How should law firms manage e-discovery?  

The Data Boom: Can Law Firms Profit? in LawFirmInc. (May 2007) offers answers to this question, covering economic questions such as whether EDD should be a profit center and how to conduct document reviews.

My favorite excerpt:

“Fenwick and Kirkpatrick & Lockhart Preston Gates Ellis-have adopted polar opposite models. [Fenwick limits] the number of associates needed. Cases in which hundreds of gigabytes of raw data were collected require six to 12 lawyers for review, according to Fenwick’s Brownstone: ‘We apply radical de-duplication and statistical analysis to keep what the reviewers see to the absolute minimum of data.’ Kirkpatrick, on the other hand, staffs no associates on review. Indeed, its document analysis technology group doesn’t even have associates. Instead, the firm draws on a pool of some 200 in-house project attorneys who do nothing but review documents.”

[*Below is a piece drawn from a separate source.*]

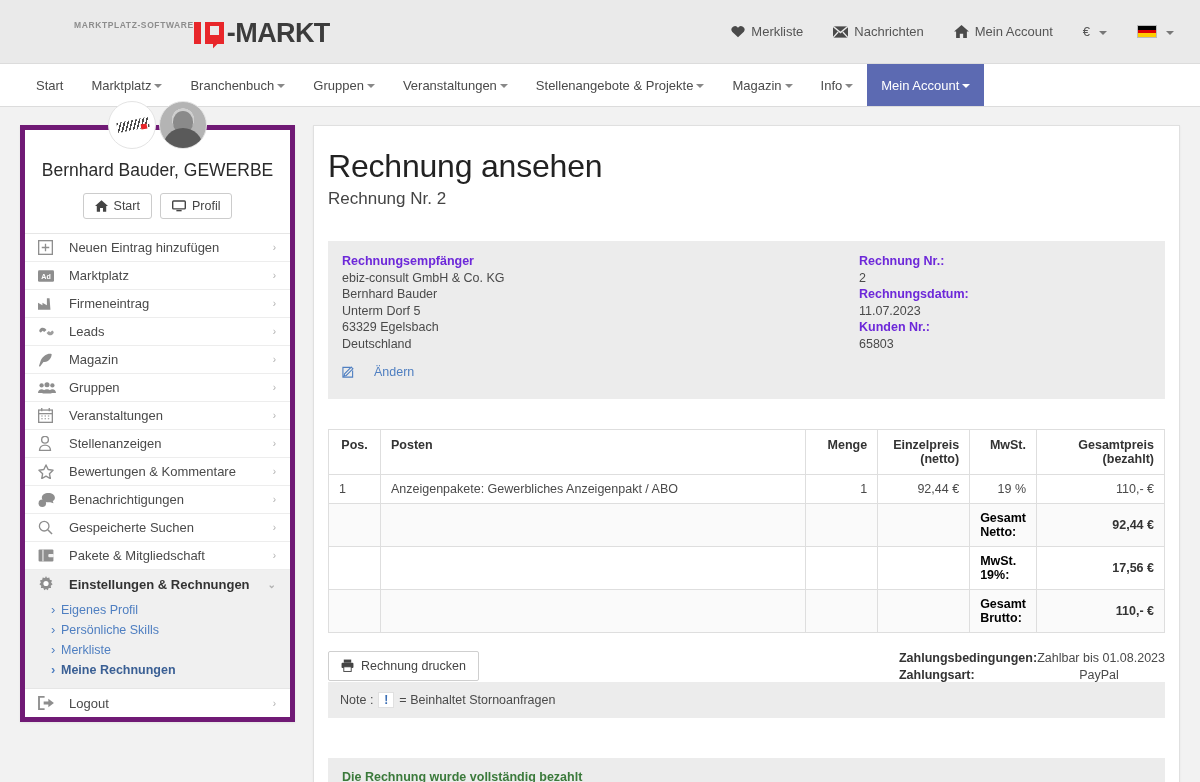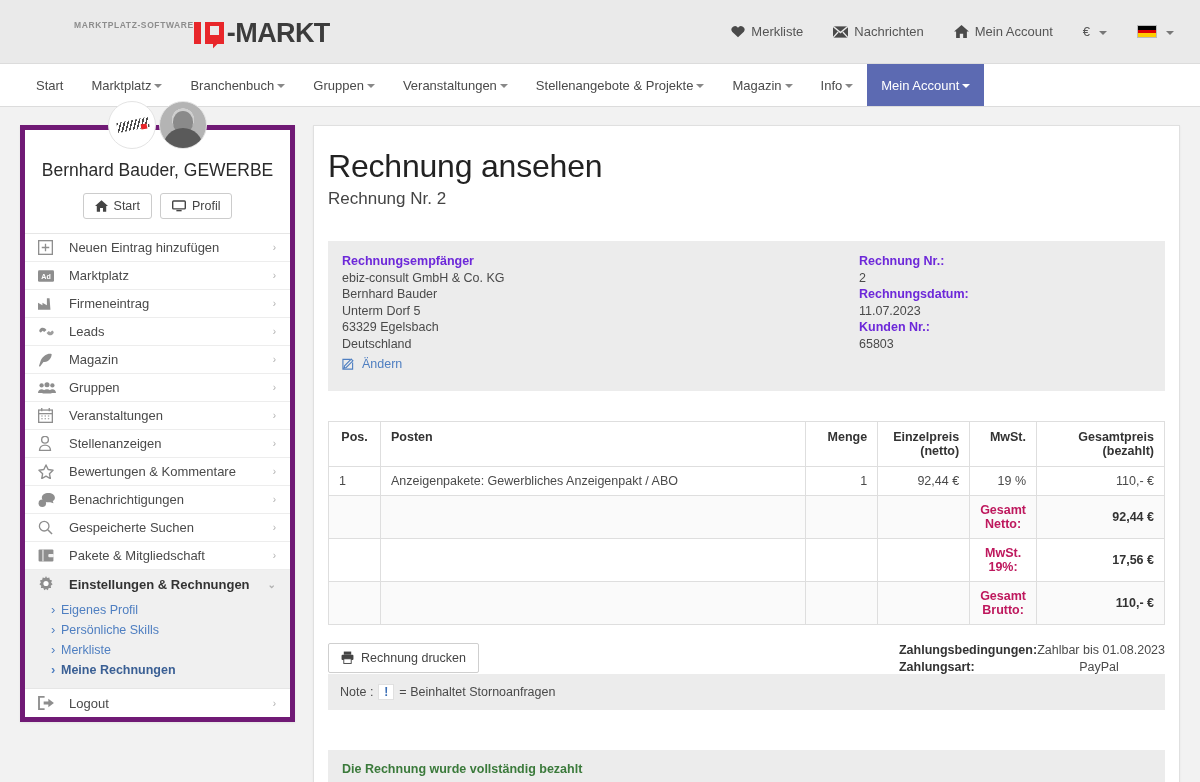"Ändern" .link-change { gap: 8px -> 20px; margin-top: 4px -> 12px }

Care to guess which approach is more cost effective? Last time I looked, technology, even expensive tech, costs a lot less than lawyers, even contract lawyers or staff attorneys.

Wherever firms come out on these questions, I suspect more will hire “e-discovery attorneys” or start e-discovery practices. I recently wrote a white paper for Renew Data called 4 Ways an eDiscovery Attorney Can Make Your Firm More Successful (registration required to download). I interviewed several lawyers in this position. The article quotes Thomas Barnett, Special Counsel – Sullivan & Cromwell LLP, Laurie Weiss, Partner – Fulbright & Jaworski LLP, Charles Cohen, Partner – Hughes Hubbard & Reed LLP, and Mira Edelman, Counsel – Hughes Hubbard & Reed LLP.